Search code examples
snakemake

Snakemake: Pipeline to Process Samples with Multiple Input Files


I'm new to Snakemake and I'm trying to put together my own pipeline after completing the tutorial and I'm running into some issues when trying to create a pipeline to handle samples with multiple input files. I'm trying to create a pipeline that does the following steps:

  1. Read all the input files present in a sample directory (ex. data/experiment/sample/)and run a python script on each of them producing an output file into a results directory (ex. results/experiment/sample/)
  2. Combine all the results files present in the results directory into a single file (ex. results/experiment/sample/merged.txt)

An example directory structure I am working with is as follows (the total number of files per sample may different depending on the sample):

data
    experiment
        Sample_1
            Sample_1_0.txt
            Sample_1_1.txt
            Sample_1_2.txt

My config file as it stands now is as follows (trying to run the pipeline for a single sample):

exp_dir: experiment
sample: Sample_1
distance: 450
max_wavelength: 710
min_wavelength: 575

My pipeline that I've tried to put together is as follows in my Snakefile:

configfile: "config.yaml"

EXP_DIR=config["exp_dir"]
SAMPLE=config["sample"]
FINAL_FILE=f"results/{EXP_DIR}/{SAMPLE}/{SAMPLE}_complete.txt"

wcs = glob_wildcards("data" + "/"  + EXP_DIR + "/" + SAMPLE + "/" + SAMPLE + "_{rep}.txt")

rule all:
    input:
        FINAL_FILE

rule detect_peaks:
    input:
        "data" + "/"  + EXP_DIR + "/" + SAMPLE + "/" + SAMPLE + "_{rep}.txt"
    output:
        "results/" + EXP_DIR + "/" + SAMPLE + "/" + SAMPLE + "_{rep}.txt"
    params:
        distance=config["distance"],
        max_wavelength=config["max_wavelength"],
        min_wavelength=config["min_wavelength"]
    shell:
        "python scripts/peak_detection.py -i {input} -o {output} -d {params.distance} "
        "-m {params.min_wavelength} -x {params.max_wavelength}"


rule agg_files:
    input:
        expand("data/results" + "/"  + EXP_DIR + "/" + SAMPLE + "/" + SAMPLE + "_{rep}.txt", ts=wcs["rep"])
    output:
        FINAL_FILE
    output:
        "python scripts/combine_peaks.py -i {input} -o {output}"

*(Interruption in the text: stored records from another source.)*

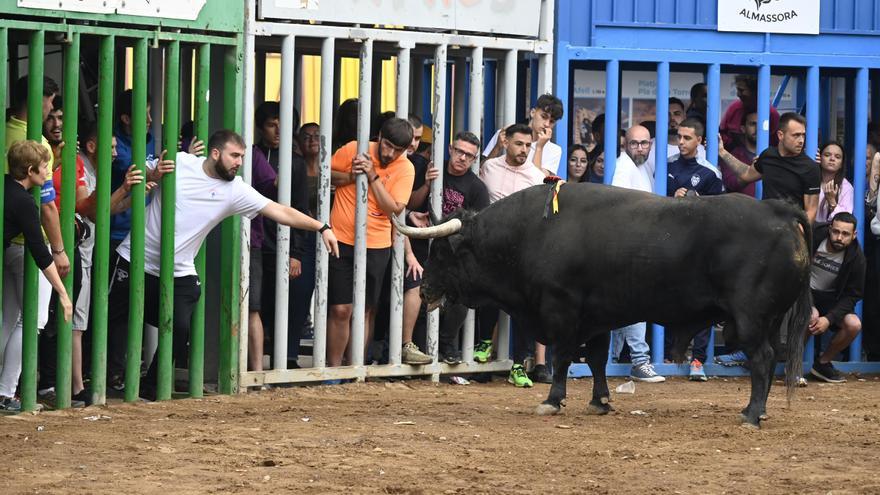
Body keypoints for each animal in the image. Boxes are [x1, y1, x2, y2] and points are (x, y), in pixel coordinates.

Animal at [398, 180, 812, 428]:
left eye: (441, 253)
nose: (426, 289)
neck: (532, 232)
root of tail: (778, 210)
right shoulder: (596, 317)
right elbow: (597, 358)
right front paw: (600, 401)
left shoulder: (561, 310)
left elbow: (563, 357)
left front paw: (553, 400)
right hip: (768, 320)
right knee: (767, 360)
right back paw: (754, 409)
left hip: (750, 319)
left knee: (762, 359)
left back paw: (752, 414)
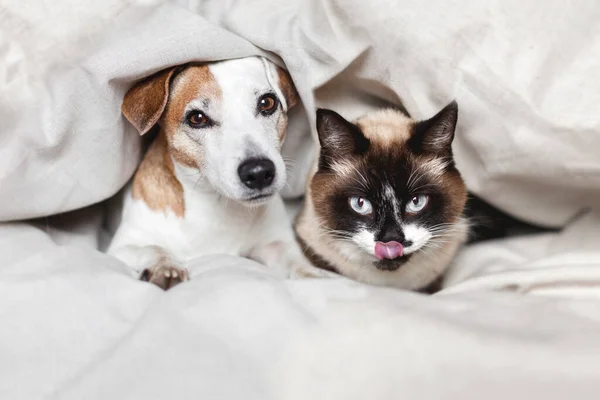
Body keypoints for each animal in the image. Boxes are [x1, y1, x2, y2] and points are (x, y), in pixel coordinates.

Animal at [109, 56, 324, 290]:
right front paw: (164, 266)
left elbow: (296, 262)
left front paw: (315, 275)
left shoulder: (275, 244)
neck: (217, 204)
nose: (259, 172)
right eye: (197, 118)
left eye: (267, 103)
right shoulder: (122, 246)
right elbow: (153, 248)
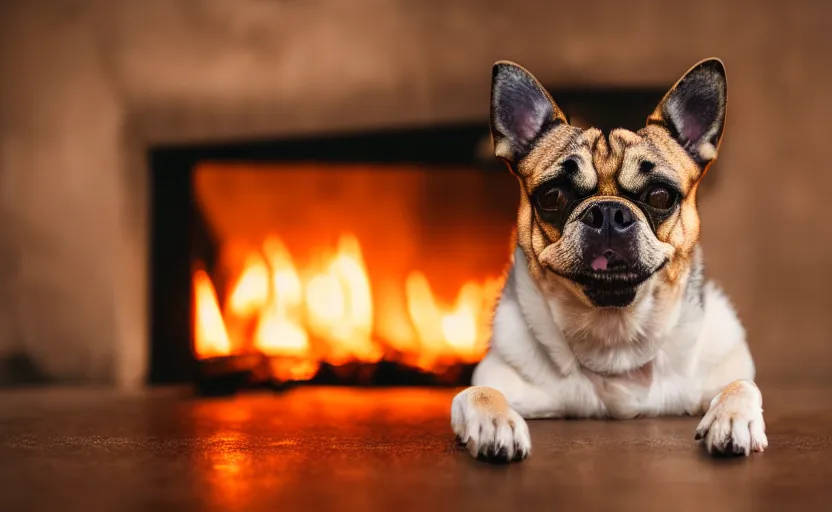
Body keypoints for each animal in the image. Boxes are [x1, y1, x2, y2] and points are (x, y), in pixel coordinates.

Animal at [452, 58, 772, 462]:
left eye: (661, 196)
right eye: (553, 196)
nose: (607, 212)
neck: (614, 335)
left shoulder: (723, 373)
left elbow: (742, 386)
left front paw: (732, 418)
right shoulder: (494, 379)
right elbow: (477, 394)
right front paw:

When I try to build the DAG before running the pipeline I get the following error:
TypeError in file XXXX, line 29:
tuple indices must be integers or slices, not str

Any help/suggestions as to how I can fix this issue or improve my pipeline would be greatly appreciated!


Solution

  • The specific error is due to how you access the contents of wcs. It should be wcs.rep instead of wcs["rep"], the underlying structure is a tuple, not a dict.

    The rest of your snakefile will work but here are a few style tips:

    • Replace your exp_dir sample setup with just a path to the experiments. I like to keep these in the config under a paths key. So your config would be:
    paths:
      raw_data: "data/experiment/Sample_1/Sample_1_{rep}.txt"
      output: "results/experiment/Sample_1/Sample_1_complete.txt"
    

    It's more flexible in that a user can decide later they want to change the file tree and it will still work. You can also add wildcards a bit easier, say you had multiple experiments and samples. You can glob_wildcards all of those and expand (with a zip!) and everything will work basically the same.

    • Ignoring that, consider using f-strings or os.path.join to make your filenames.
     "data" + "/"  + EXP_DIR + "/" + SAMPLE + "/" + SAMPLE + "_{rep}.txt"
     # vs
     f"data/{EXP_DIR}/{SAMPLE}/{SAMPLE}_{{rep}}.txt"
     # or
     os.path.join("data", EXP_DIR, SAMPLE, SAMPLE + "_{rep}.txt")
    
    • You don't need to use params to pass in a config value, you can just use it directly:
    -x {params.max_wavelength}
    # vs
    -x {config[max_wavelength]}
    
    • Instead of using the shell directive, consider using the script directive to simplify passing in snakemake variables. If you do this, disregard my previous suggestion.